One more example from the book shows the negative influence of the American Dream on the whole society and individuals in particular. Taking care of their social status and dream achievement too much, people may forget usual moral values in relation to each other. For instance, when Delaney knocks C'ndido by his car, he thinks not about the victim of the accidents first but about his insurance. Besides, coming to the police to complain about the villain and the damage he has made, Delaney even does not pay attention to others pointing to the damage he made himself to another person. Moreover, he refuses to take responsibility for his actions and confess his guilt. From the current example, it can be summarized that in search of their own benefit and enhancement of social status, many Americans lose the basis of essential moral principles in relation to other people. As a result, the utopia of the American Dream begins to fail. It forces people to use all the opportunities to become happy; thus, when the meanings of these opportunities overlap, individuals can neglect each other.
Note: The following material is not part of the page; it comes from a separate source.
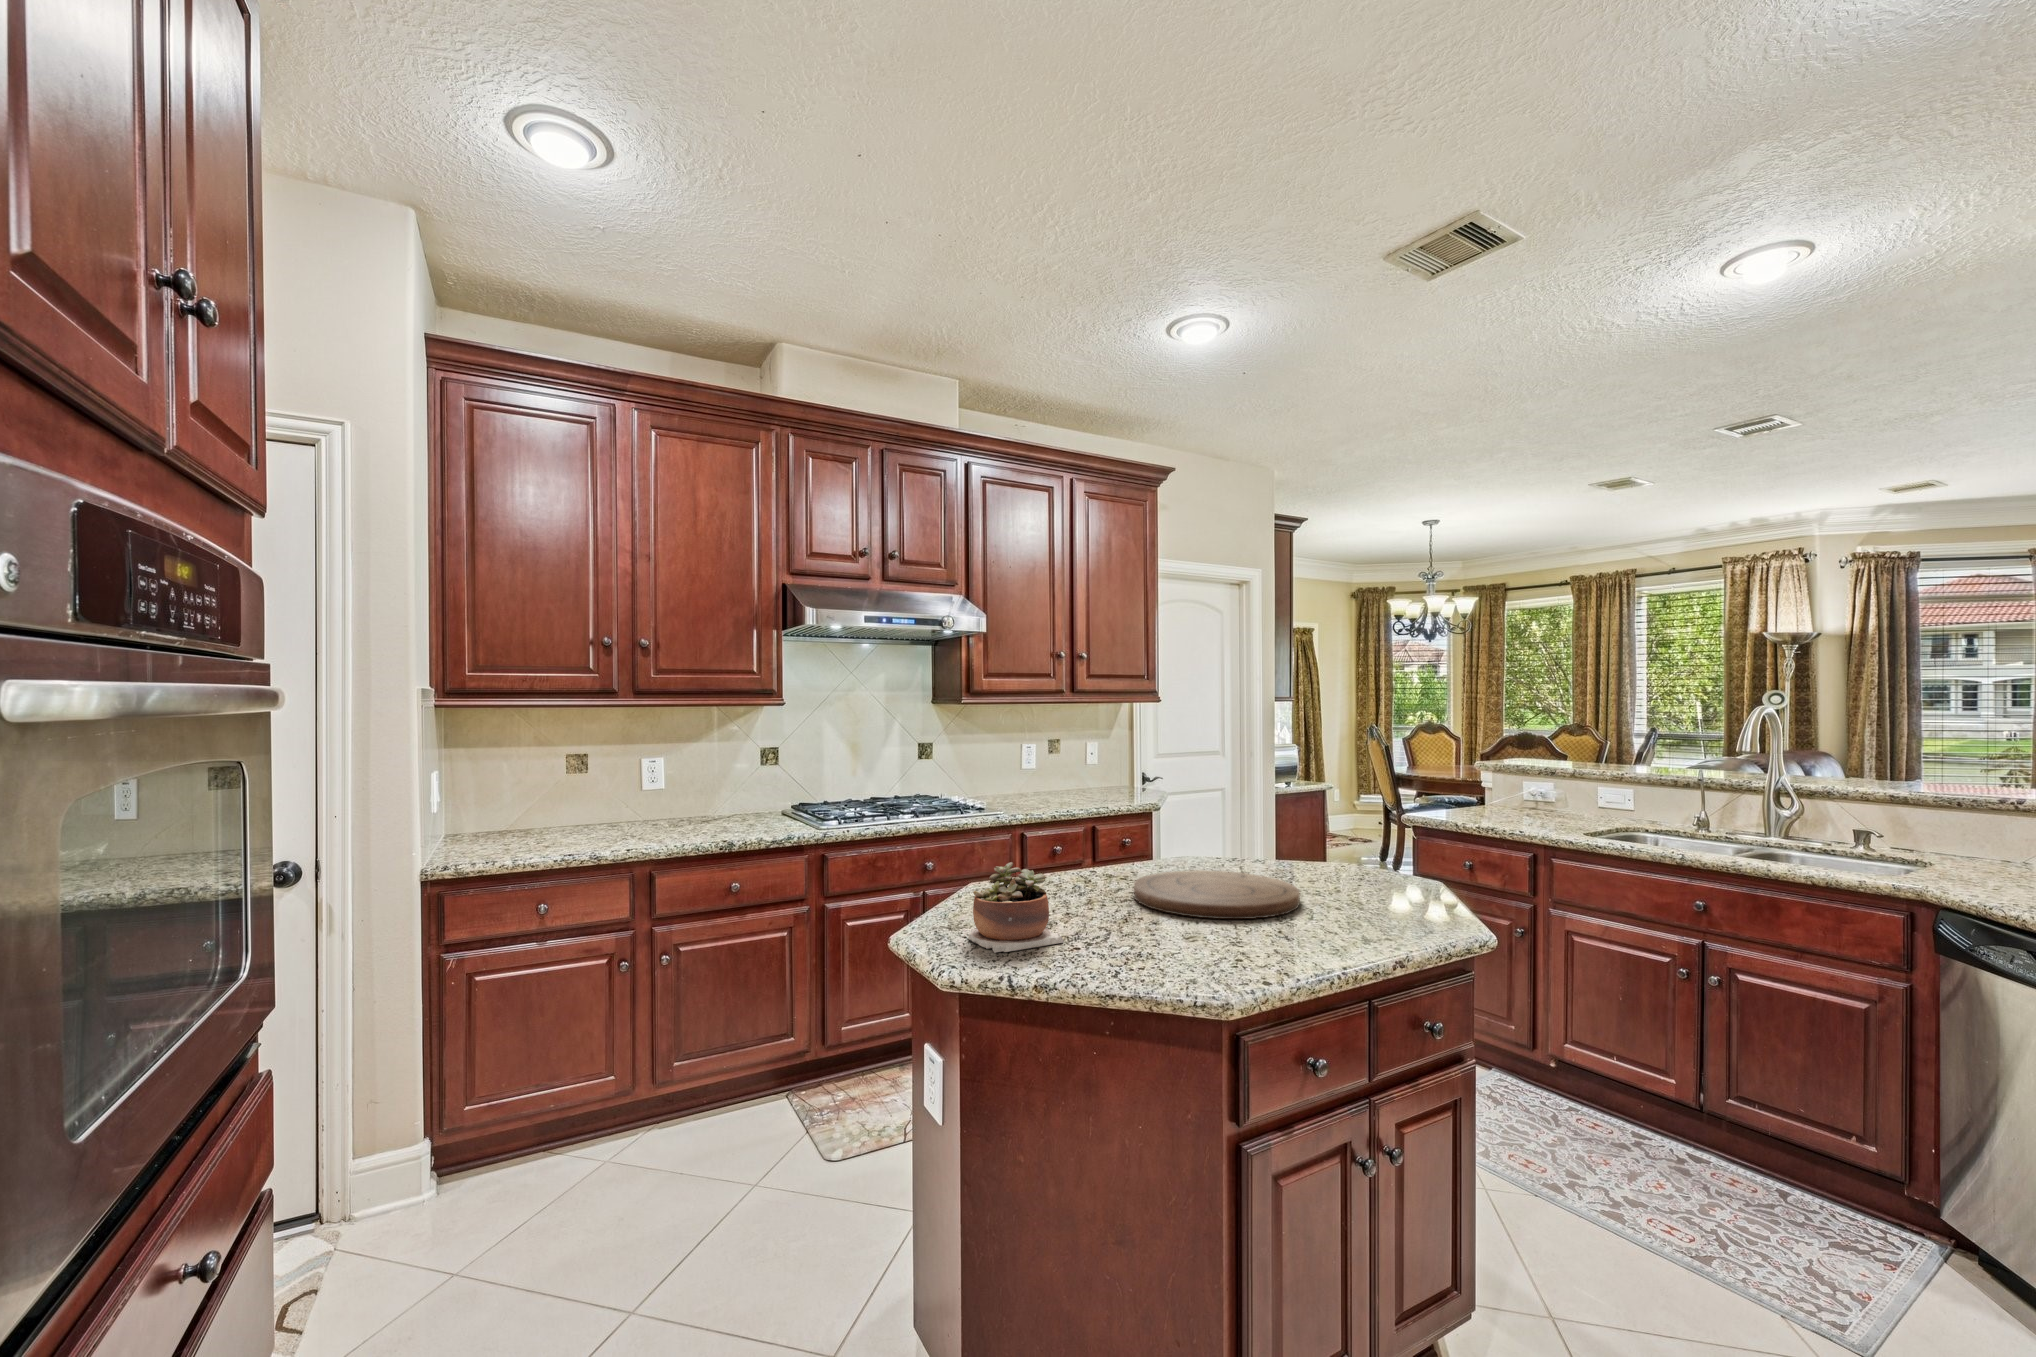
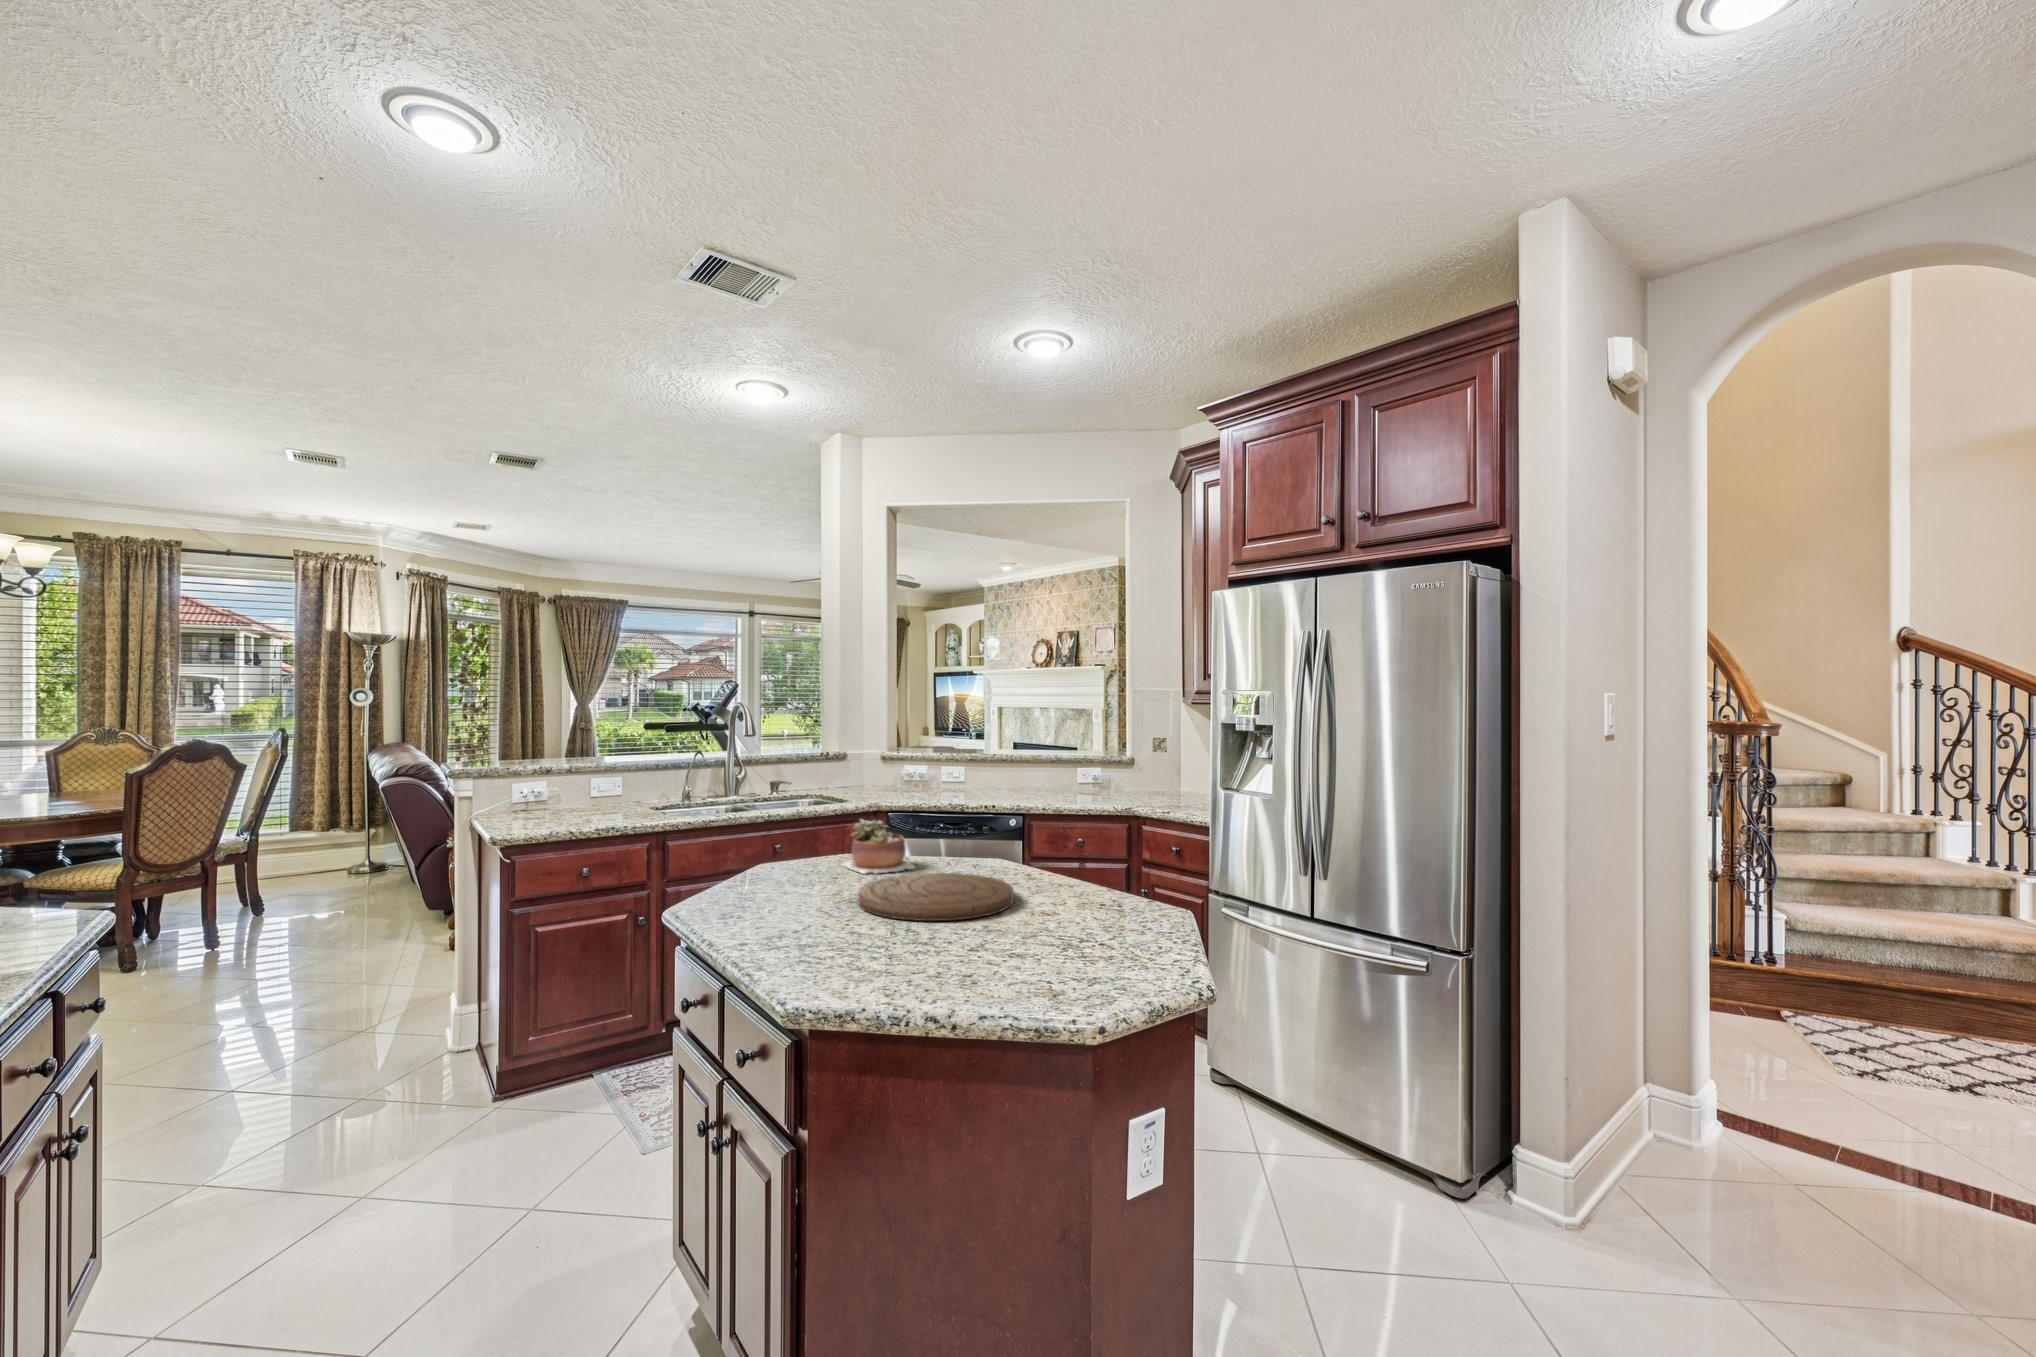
succulent plant: present [963,862,1064,953] -> present [842,819,914,874]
Considering the aforementioned issue in the book, Delaney is the person who morally degrades under the influence of the American Dream pursuit. His attitude towards illegal immigrants changes dramatically over the course of the story. First, he is introduced to the audience as a liberal humanist. However, at the end of the book, Delaney becomes an enraged racist. The author shows a contrast between his initial attitude to immigrants and the one that was acquired later. From the very beginning, the reader clearly sees that the man is a moderate and open-minded liberalist. Furthermore, Boyle gives a definition for this type of person stating that a liberalist is one who supports the free market, gold standard, and freedom. As a result, a liberal individual should practice an appropriate attitude to civil and political liberties. However, when Delaney has a certain accident with an individual of another nationality, all his liberal principles seem to disappear. Obviously, in this situation, the principle of the American Dream cracks in its essence.

Having analyzed both works, it can be claimed that the American Dream is superficial and tends to be rather a myth than the essential ethical foundation of the country's prosperity. Similarly to American, the Californian dream fails in its value and significance as well. At first, California had really high standards of living and good salaries. Its growth is usually associated with railroad booms, citrus, oil, and auto industries. However, those benefits disappeared damaging numerous lives of native people and immigrants. The standard of the dream has failed, and people need to work hard and struggle every day. California is no more a place of easy leisure. Moreover, current statistics consider that the Californian unemployment rate is higher than the average national one. Besides, considering the cost of living and the support from the government, the rate of poverty remains to be the highest (Mathews). As a result, it can be estimated that modern people have another dream, which is quite different from the one that was gently followed by millions of Americans a decade ago.

Conclusion

In conclusion, the American dream phenomenon was introduced to people as the country's ethical foundation. It involved the rights and the liberty for achieving one's happiness and sense of life. Moreover, the dream guaranteed favorable conditions and high standards of living for those who worked hard and tried to achieve their goals. Thus, more and more people undermined the basis and the importance of the American Dream. This aspect can be evidenced in such works as the movie LA Story and the book Tortilla Curtain. Both sources introduce the audience to the basis of the American Dream in California and reveal its influence on the whole nation, its superficial nature, and the final fall.